Underworld’s roots are in the mid-’80s electro-pop new wave quintet Freur (which, in a prescient pre-Prince move, was initially identified only by an unpronounceable glyph), best known for the dreamy pop single “Doot Doot.” The English band’s 1983 album made less impact here than the song did, and a 1985 follow-up, Get Us Out of Here, was released only in Europe.
A few years later, four-fifths of Freur re-emerged with a dance beat as Underworld. Underneath the Radar is a by-the-numbers slice of polished late-’80s British dance-pop: unremarkable and inoffensive. Change the Weather boasts a little more enthusiasm but, at the end of the day, tracks like “Thrash” might as well be INXS on amphetamines. Given the relatively banal nature of the group’s sound, Underworld met with some success, particularly in the US. During a 1990 tour with Eurythmics, singer/guitarist Karl Hyde and keyboard programmer Rick Smith simultaneously decided to call it a day, and Underworld dissolved.
Hyde kicked around the US as a session musician. While hanging out in Manhattan preparing for a Deborah Harry tour, he became enamored of the underground poetry scene thriving at clubs like Jackie 60. The mix of sex, verbal abuse and music inspired a new, more fragmented approach to lyricism. Back in England, he rejoined Smith and, augmented by DJ Darren Emerson, revived the Underworld name. Hyde and Smith developed a new artistic method, creating songs and handing them over to Emerson to deconstruct. They pressed and distributed 500 copies of a single, “The Hump,” themselves; the next, “Dirty,” was released as Lemon Interrupt, with production credited to Underworld.
Following the release of “Mmm Skyscraper I Love You,” the trio discovered that DJs were playing the version that favored Hyde’s sketchy vocals and guitar as opposed to the beat-heavy club mixes. The band’s full-length album, dubnobasswithmyheadman, makes it clear this realization had been taken into account. Tracks like “Dark & Long” and the agitated “Cowgirl” integrate Hyde’s contributions alongside the beats and keyboards with dexterity and innovation (“Tongue” might even be mistaken for the Durutti Column at points), with subtle and sinister results. Fans of the album are encouraged to seek out the domestic CD single of “Dirty Epic”/”Cowgirl,” which includes not only three mixes of each but also “Rez” (the stunning UK B-side of “Cowgirl”) and the seductive “River of Bass.”

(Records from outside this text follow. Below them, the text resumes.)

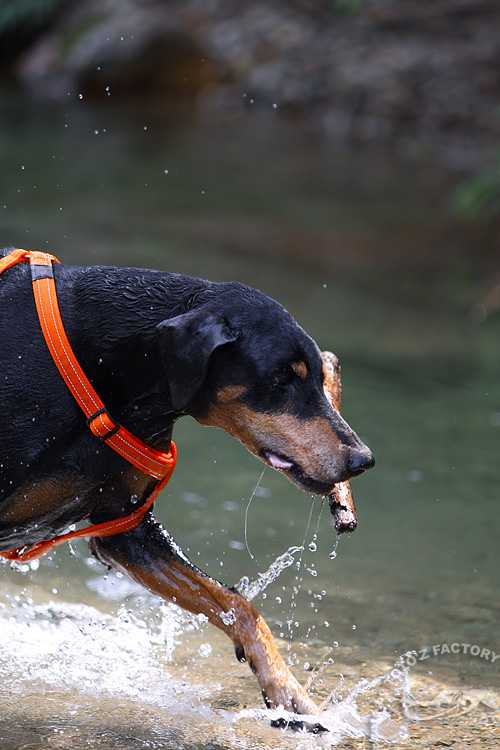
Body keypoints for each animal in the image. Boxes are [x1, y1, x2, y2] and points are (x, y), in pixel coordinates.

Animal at [0, 250, 374, 720]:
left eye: (320, 377)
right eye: (281, 377)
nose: (363, 459)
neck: (101, 365)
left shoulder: (125, 532)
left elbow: (236, 603)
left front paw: (290, 694)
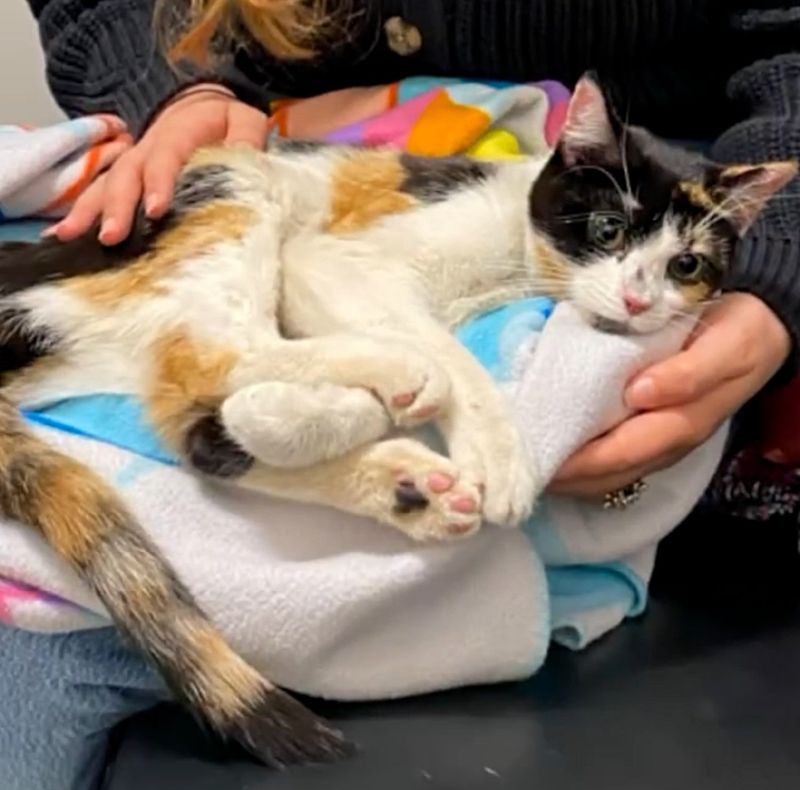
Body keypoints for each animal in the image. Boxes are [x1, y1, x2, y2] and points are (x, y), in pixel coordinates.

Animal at [0, 76, 792, 768]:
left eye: (686, 265)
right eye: (607, 227)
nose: (636, 302)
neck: (516, 261)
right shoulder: (334, 260)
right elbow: (446, 352)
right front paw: (498, 455)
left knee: (199, 423)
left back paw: (394, 477)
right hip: (227, 185)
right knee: (231, 355)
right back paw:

Continuing in the direction suggested by a 1994 single (“Born Slippy”), Second Toughest in the Infants works within, but is not confined by, the palette of drum-and-bass/jungle sounds that had swelled in popularity. In line with such peers as Jonah Sharp (Spacetime Continuum) and Orbital, cuts like the spiraling “Juanita” use layers of skittish keyboard lines and breakneck rhythmic programming to disorienting effect. The album loses a degree of steam two-thirds of the way through, but ultimately stands as an important and entertaining chapter in the band’s evolution. Hyde and Smith are also founding members of the Tomato design collective; in addition to producing Underworld videos and an art book, Mmm Skyscraper I Love You, the company has created everything from Nike TV spots to Rolling Stones album covers.